I'm trying to find an efficient way to solve a system of equations given by $STx = b$ where $S, T$ are N by N matrices that have a given LU decomposition for each. I believe the most efficient approach is as follows:
$$P_{S}Tx = P_{S}b $$ $$ L_{S}U_{S}Tx = P_{S}b \text{, Let } z = Tx$$ $$ L_{S}U_{S}z = P_{S}b \text{, Let } y = U_{S}z $$ $$L_{S}y = P_{S}b $$
Now $ L_{S}y = P_{S}b $ can be solved, and then $y$ and $z$ can be solved for. After that the linear system $z = Tx$ can be solved.
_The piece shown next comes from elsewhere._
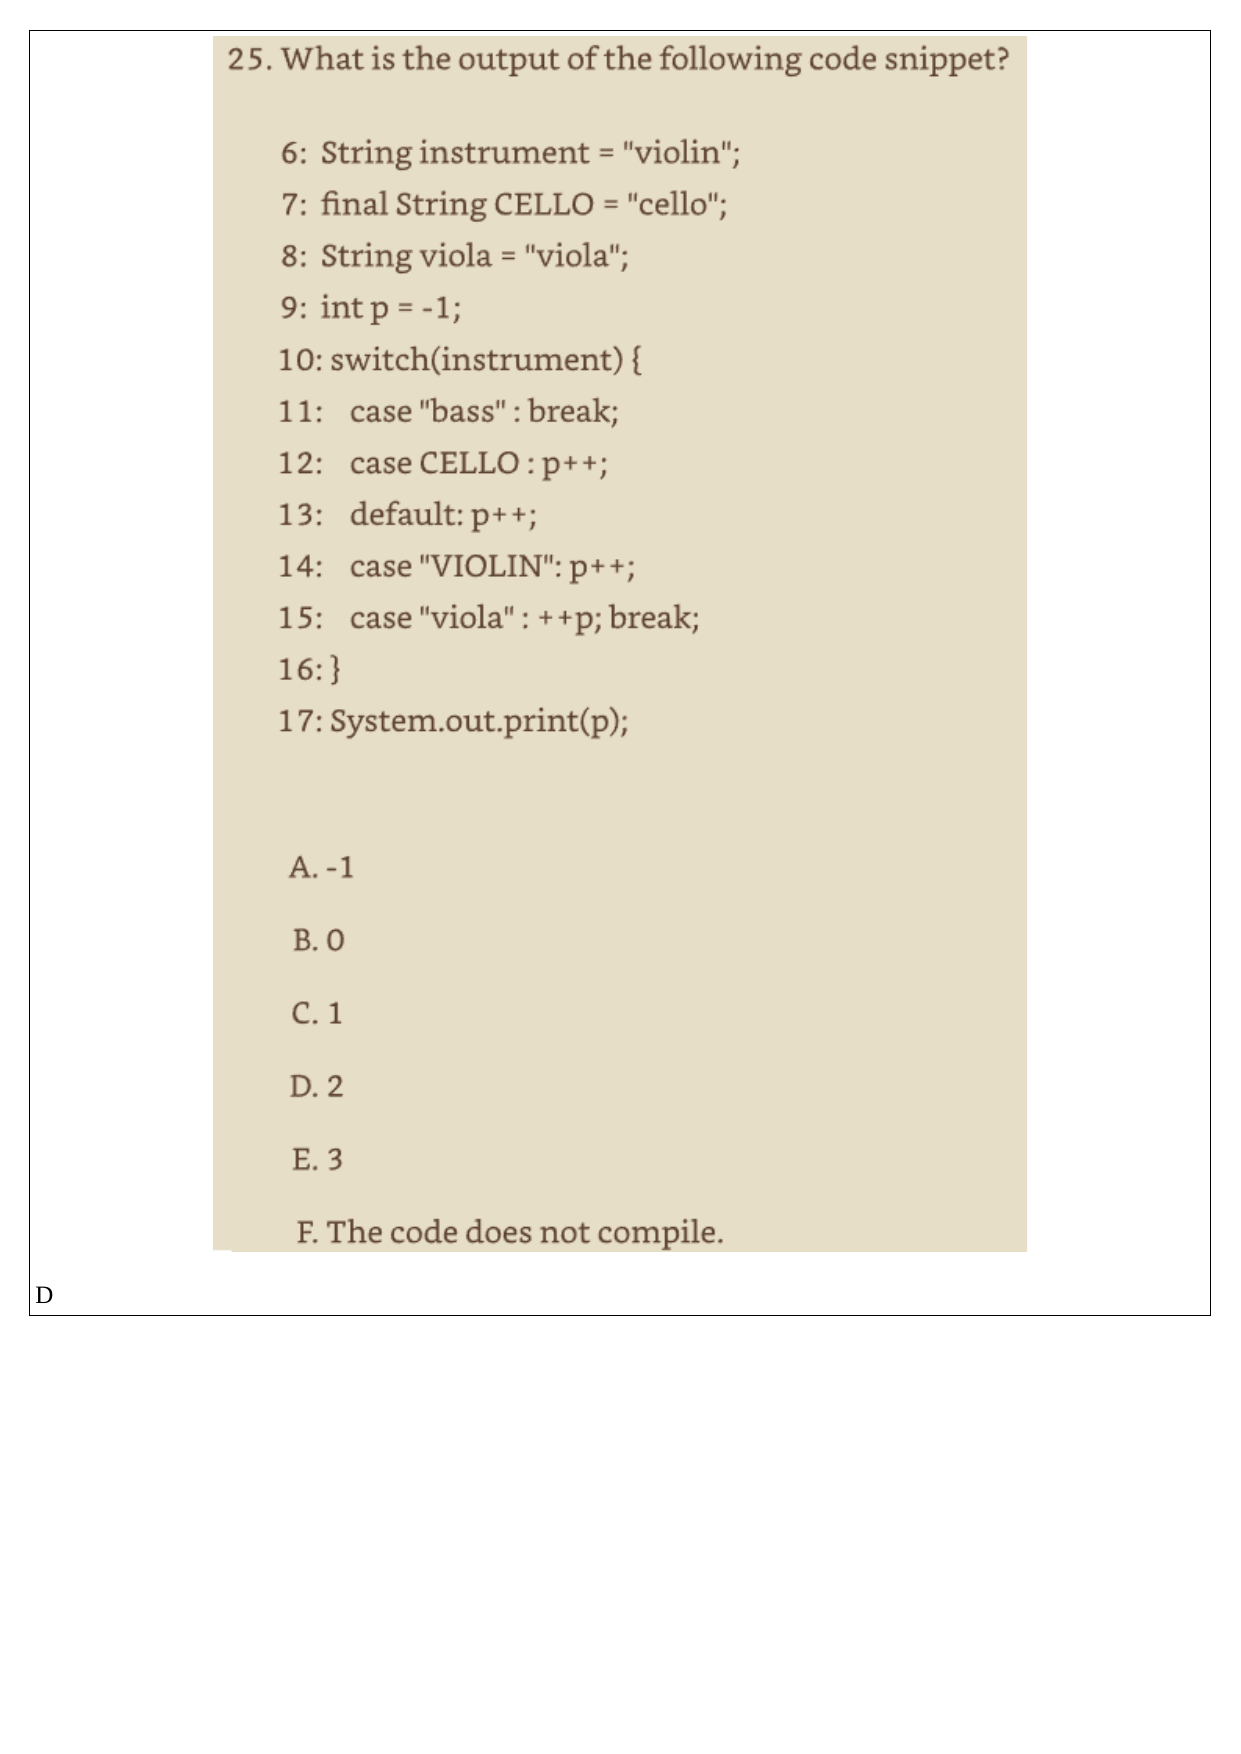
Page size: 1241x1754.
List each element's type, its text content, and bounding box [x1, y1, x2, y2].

picture [213, 36, 1028, 1252]
table_cell D [30, 31, 1210, 1315]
I'm wondering if this is a correct approach (even if its not optimal), its been a while since I've done linear algebra and I'm not sure if I can substitute variables and solve as I did.
First, rewrite the system as $$ P_{S}L_{S}U_{S}P_{T}L_{T}U_{T}x=b $$ where $A=P_{A}L_{A}U_{A}$ is the PLU factorization of a matrix $A$. It follows that $$ x=U_{T}^{-1}(L_{T}^{-1}(P_{T}^{\intercal}(U_{S}^{-1}(L_{S}^{-1}(P_{S}^{\intercal}b))))). $$ In the above, the order of operations is important for computation. First, note that permutations can be performed in $O(N)$ time. Moreover, given a lower or upper triangular matrix $A$ and a vector of compatible size $v$, $A^{-1}v$ can be computed inexpensively ($O(N^2)$ FLOPs) using either forward or backward substitution.
Of course, you should not materialize the inverses $L^{-1}$ or $U^{-1}$.